Procedure Code (Cap.7).

55Q Offences relating to law enforcement officers

(1) A person commits an offence if the person:

(a) assaults, obstructs or hinders a law enforcement officer performing his or her function; or

(b) aids or incites another person to assault, obstruct or hinder a law enforcement officer performing his

or her function; or

(c) uses abusive, threatening or insulting language to a law enforcement officer performing his or her

function; or

(d) if required by a law enforcement officer to give or produce information or to answer a question:

(i) gives, produces or provides false information; or

(ii) fails to comply with the requirement to the best of the person’s knowledge, information and belief.

Maximum penalty: 20,000 penalty units or imprisonment for 5 years, or both

(2) A person commits an offence if:

(a) the person is a law enforcement officer; and

(b) the person directly or indirectly asks for or takes an unlawful reward or payment.

Maximum penalty: 50,000 penalty units or imprisonment for 10years, or both

(3) A person commits an offence if the person directly or indirectly offers or gives a law enforcement officer an unlawful reward or payment.

Maximum penalty: 50,000 penalty units or imprisonment for 10 years, or both

Division 4 Detention of persons

55R City Council may detain persons

(1) The City Council:

(a) may detain persons aged 18 years or more arrested by law enforcement officers; and

(b) may establish facilities for detaining those persons; and

(c) has a duty to take care of and protect the persons detained and must fulfil that duty.

(2) The detention of a person under this section must be in accordance with:

(a) the Constitution; and

(b) the United Nations Standard Minimum Rules for Treatment of Prisoners (General Assembly

resolution 70/175, adopted 17 December 2015).

(3) The manner of construction of the City Council's detention facilities must be to a standard and in a manner that enables the City Council to comply with subsection (2).

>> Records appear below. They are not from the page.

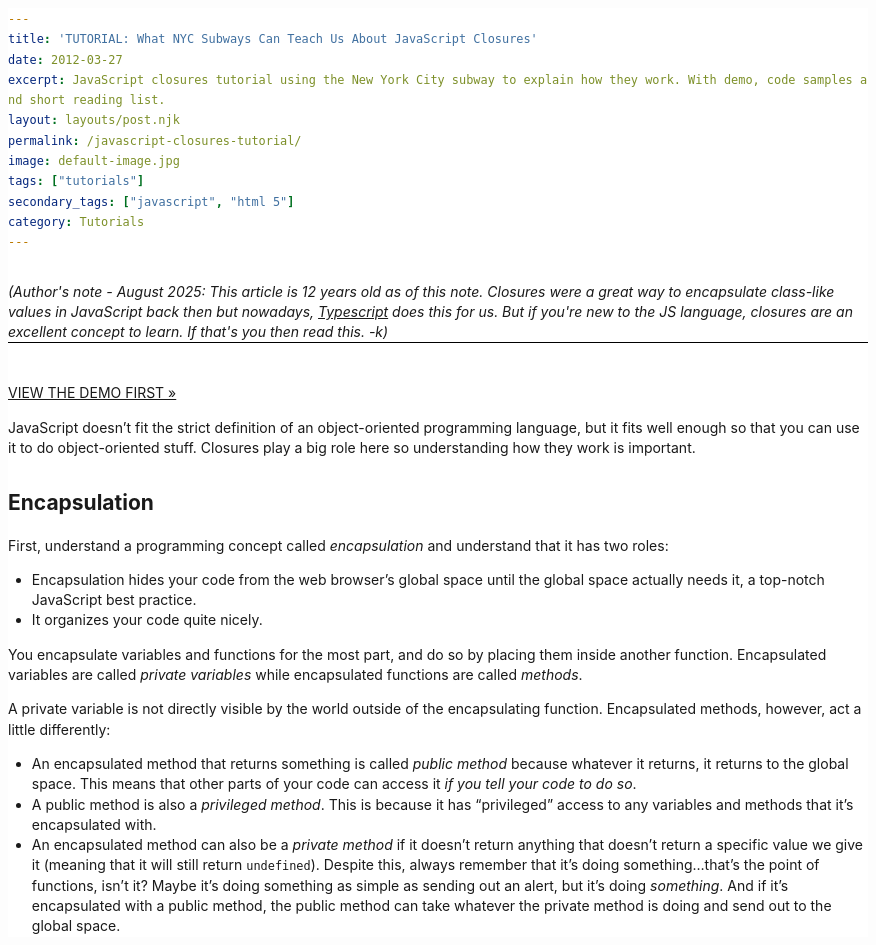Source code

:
 ```yaml
---
title: 'TUTORIAL: What NYC Subways Can Teach Us About JavaScript Closures'
date: 2012-03-27
excerpt: JavaScript closures tutorial using the New York City subway to explain how they work. With demo, code samples and short reading list.
layout: layouts/post.njk
permalink: /javascript-closures-tutorial/
image: default-image.jpg
tags: ["tutorials"]
secondary_tags: ["javascript", "html 5"]
category: Tutorials
---
```

<p style="margin: 30px 0 40px; border-bottom: black 1px solid;">
<em>(Author's note - August 2025: This article is 12 years old as of this note.  Closures were a great way to encapsulate class-like values in JavaScript back then but nowadays, <a href="https://www.typescriptlang.org/">Typescript</a> does this for us. But if you're new to the JS language, closures are an excellent concept to learn.  If that's you then read this. -k)</em></p>

[VIEW THE DEMO FIRST »][1]

 [1]: http://jsfiddle.net/kaidez/KypGQ/

JavaScript doesn’t fit the strict definition of an object-oriented programming language, but it fits well enough so that you can use it to do object-oriented stuff. Closures play a big role here so understanding how they work is important.

## Encapsulation

First, understand a programming concept called *encapsulation* and understand that it has two roles:

*   Encapsulation hides your code from the web browser’s global space until the global space actually needs it, a top-notch JavaScript best practice.
*   It organizes your code quite nicely.

You encapsulate variables and functions for the most part, and do so by placing them inside another function. Encapsulated variables are called *private variables* while encapsulated functions are called *methods*.

A private variable is not directly visible by the world outside of the encapsulating function. Encapsulated methods, however, act a little differently:

*   An encapsulated method that returns something is called *public method* because whatever it returns, it returns to the global space. This means that other parts of your code can access it *if you tell your code to do so*.
*   A public method is also a *privileged method*. This is because it has “privileged” access to any variables and methods that it’s encapsulated with.
*   An encapsulated method can also be a *private method* if it doesn’t return anything that doesn’t return a specific value we give it (meaning that it will still return `undefined`). Despite this, always remember that it’s doing something…that’s the point of functions, isn’t it? Maybe it’s doing something as simple as sending out an alert, but it’s doing *something*. And if it’s encapsulated with a public method, the public method can take whatever the private method is doing and send out to the global space.


 [3]: http://addyosmani.com/resources/essentialjsdesignpatterns/book/#modulepatternjavascript
 [4]: https://developer.mozilla.org/en/JavaScript/Guide/Closures
 [5]: https://web.archive.org/web/20160316060143/http://howtonode.org/why-use-closure
 [6]: http://vimeo.com/1967261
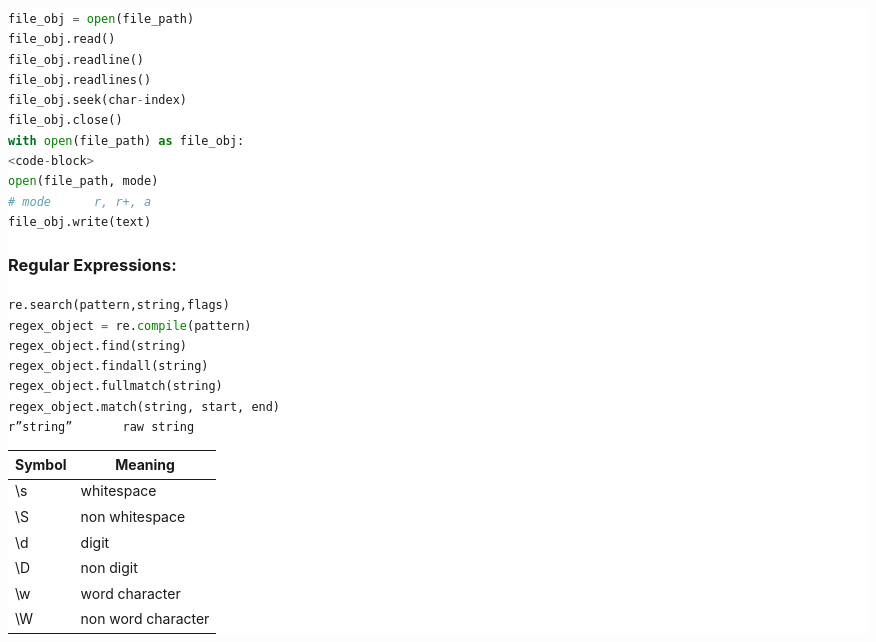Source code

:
 ```py
file_obj = open(file_path)
file_obj.read()
file_obj.readline()
file_obj.readlines()
file_obj.seek(char-index)
file_obj.close()
with open(file_path) as file_obj:
<code-block>
open(file_path, mode)
# mode		r, r+, a
file_obj.write(text)
```

### Regular Expressions:

```py
re.search(pattern,string,flags)
regex_object = re.compile(pattern)
regex_object.find(string)
regex_object.findall(string)
regex_object.fullmatch(string)
regex_object.match(string, start, end)
r”string”		raw string
```

| Symbol | Meaning            |
| ------ | ------------------ |
| \s     | whitespace         |
| \S     | non whitespace     |
| \d     | digit              |
| \D     | non digit          |
| \w     | word character     |
| \W     | non word character |
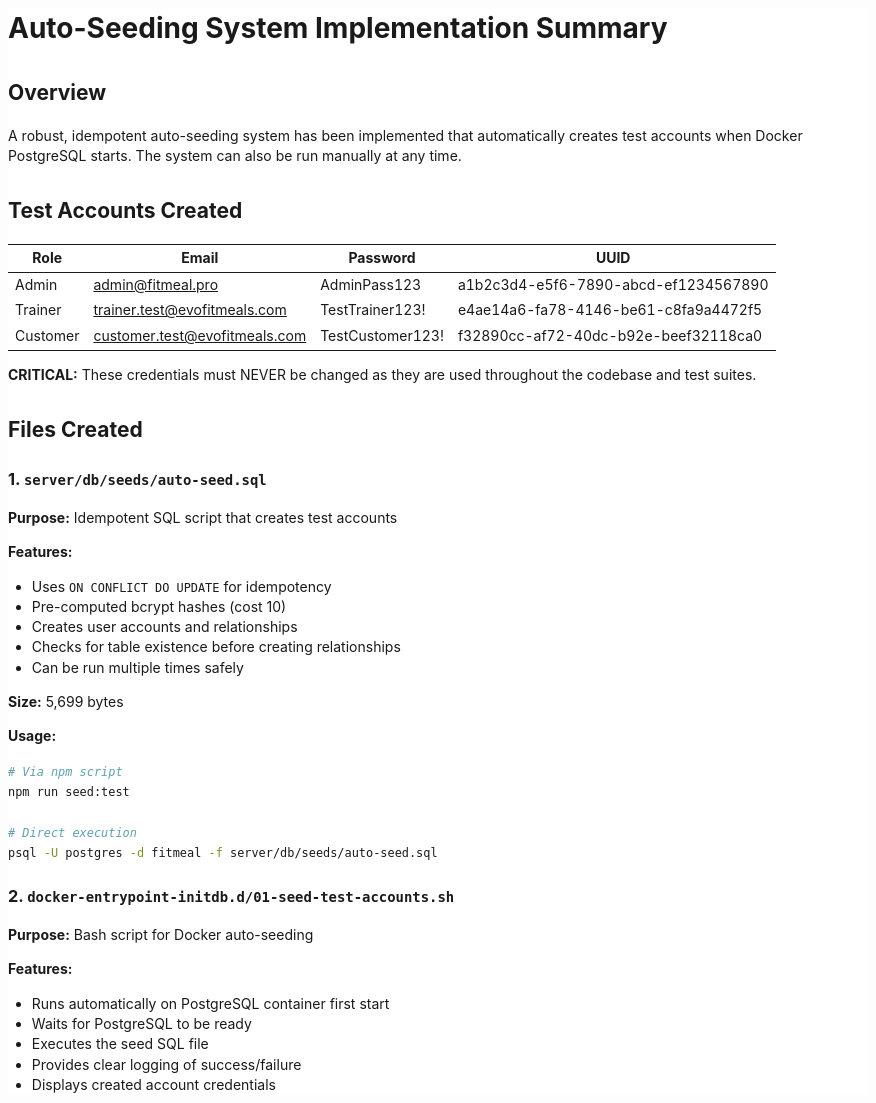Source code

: # Auto-Seeding System Implementation Summary

## Overview

A robust, idempotent auto-seeding system has been implemented that automatically creates test accounts when Docker PostgreSQL starts. The system can also be run manually at any time.

## Test Accounts Created

| Role     | Email                              | Password          | UUID                                   |
|----------|-----------------------------------|-------------------|----------------------------------------|
| Admin    | admin@fitmeal.pro                 | AdminPass123      | a1b2c3d4-e5f6-7890-abcd-ef1234567890  |
| Trainer  | trainer.test@evofitmeals.com      | TestTrainer123!   | e4ae14a6-fa78-4146-be61-c8fa9a4472f5  |
| Customer | customer.test@evofitmeals.com     | TestCustomer123!  | f32890cc-af72-40dc-b92e-beef32118ca0  |

**CRITICAL:** These credentials must NEVER be changed as they are used throughout the codebase and test suites.

## Files Created

### 1. `server/db/seeds/auto-seed.sql`
**Purpose:** Idempotent SQL script that creates test accounts

**Features:**
- Uses `ON CONFLICT DO UPDATE` for idempotency
- Pre-computed bcrypt hashes (cost 10)
- Creates user accounts and relationships
- Checks for table existence before creating relationships
- Can be run multiple times safely

**Size:** 5,699 bytes

**Usage:**
```bash
# Via npm script
npm run seed:test

# Direct execution
psql -U postgres -d fitmeal -f server/db/seeds/auto-seed.sql
```

### 2. `docker-entrypoint-initdb.d/01-seed-test-accounts.sh`
**Purpose:** Bash script for Docker auto-seeding

**Features:**
- Runs automatically on PostgreSQL container first start
- Waits for PostgreSQL to be ready
- Executes the seed SQL file
- Provides clear logging of success/failure
- Displays created account credentials
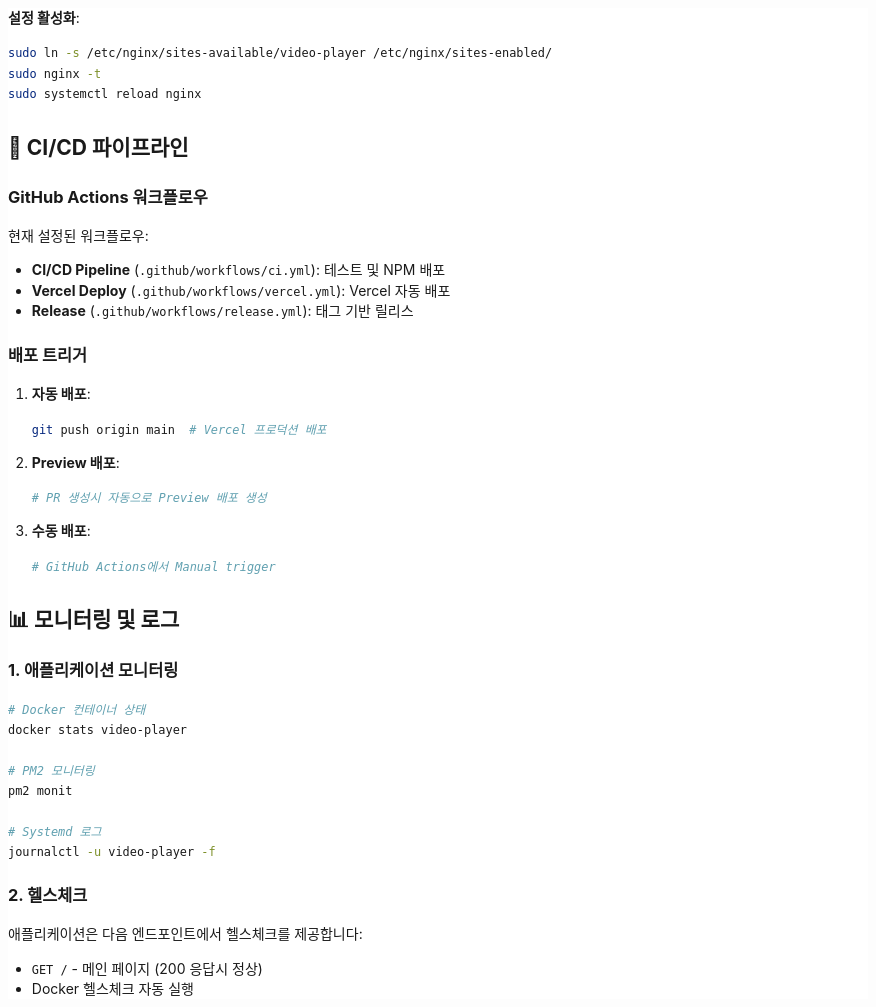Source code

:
 ```nginx
```

**설정 활성화**:
```bash
sudo ln -s /etc/nginx/sites-available/video-player /etc/nginx/sites-enabled/
sudo nginx -t
sudo systemctl reload nginx
```

## 🔄 CI/CD 파이프라인

### GitHub Actions 워크플로우

현재 설정된 워크플로우:
- **CI/CD Pipeline** (`.github/workflows/ci.yml`): 테스트 및 NPM 배포
- **Vercel Deploy** (`.github/workflows/vercel.yml`): Vercel 자동 배포
- **Release** (`.github/workflows/release.yml`): 태그 기반 릴리스

### 배포 트리거

1. **자동 배포**:
   ```bash
   git push origin main  # Vercel 프로덕션 배포
   ```

2. **Preview 배포**:
   ```bash
   # PR 생성시 자동으로 Preview 배포 생성
   ```

3. **수동 배포**:
   ```bash
   # GitHub Actions에서 Manual trigger
   ```

## 📊 모니터링 및 로그

### 1. 애플리케이션 모니터링

```bash
# Docker 컨테이너 상태
docker stats video-player

# PM2 모니터링
pm2 monit

# Systemd 로그
journalctl -u video-player -f
```

### 2. 헬스체크

애플리케이션은 다음 엔드포인트에서 헬스체크를 제공합니다:
- `GET /` - 메인 페이지 (200 응답시 정상)
- Docker 헬스체크 자동 실행
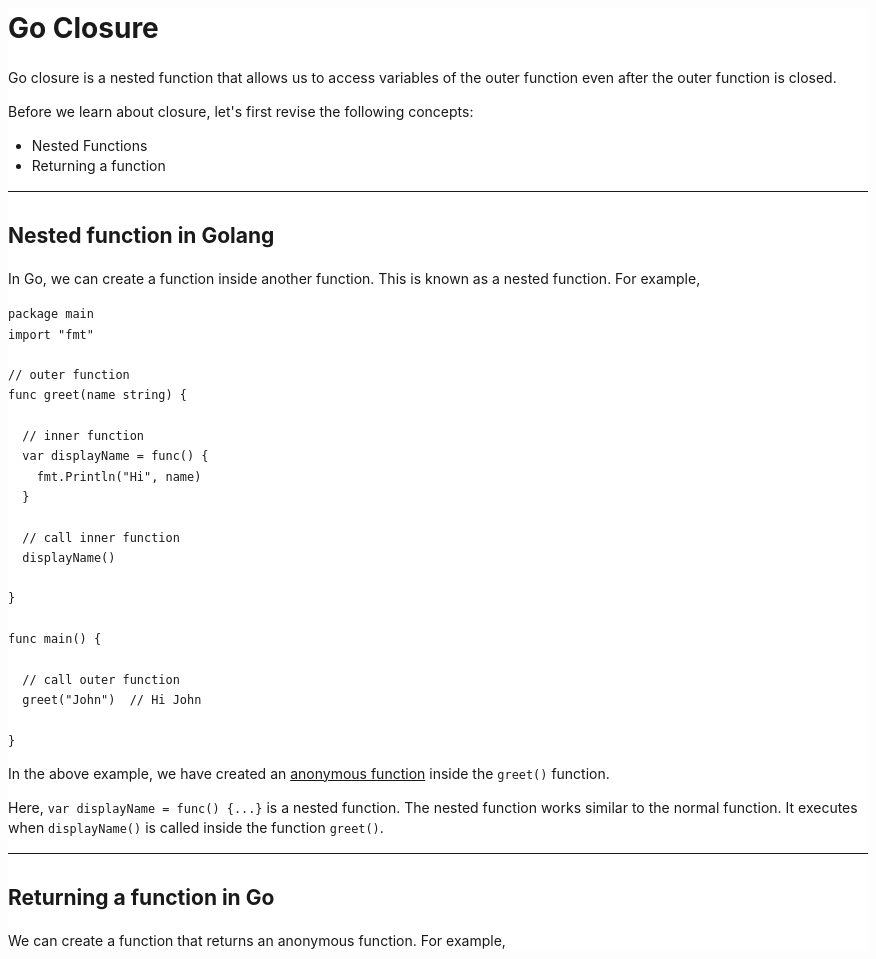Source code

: # Go Closure

Go closure is a nested function that allows us to access variables of the outer function even after the outer function is closed.

Before we learn about closure, let's first revise the following concepts:

- Nested Functions
- Returning a function

---

## Nested function in Golang

In Go, we can create a function inside another function. This is known as a nested function. For example,

```
package main
import "fmt"

// outer function
func greet(name string) {

  // inner function
  var displayName = func() {
    fmt.Println("Hi", name)
  }

  // call inner function
  displayName()

}

func main() {

  // call outer function
  greet("John")  // Hi John

}
```

In the above example, we have created an [anonymous function](https://www.programiz.com/golang/anonymous-function) inside the `greet()` function.

Here, `var displayName = func() {...}` is a nested function. The nested function works similar to the normal function. It executes when `displayName()` is called inside the function `greet()`.

---

## Returning a function in Go

We can create a function that returns an anonymous function. For example,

55S City Council procedures for detaining persons

(1) Where the City Council establishes detention facilities, the City Council must:

(a) establish procedures for:

(i) admitting and managing detainees, including their access to visitors and religious observance; and

(ii) maintaining good order and security at the facilities; and

(iii) managing the health and welfare of the persons detained; and

(b) establish and maintain records of detained person's identity and reason for the person's detention, warrants, appearances, sentences and other information about the detention of the person.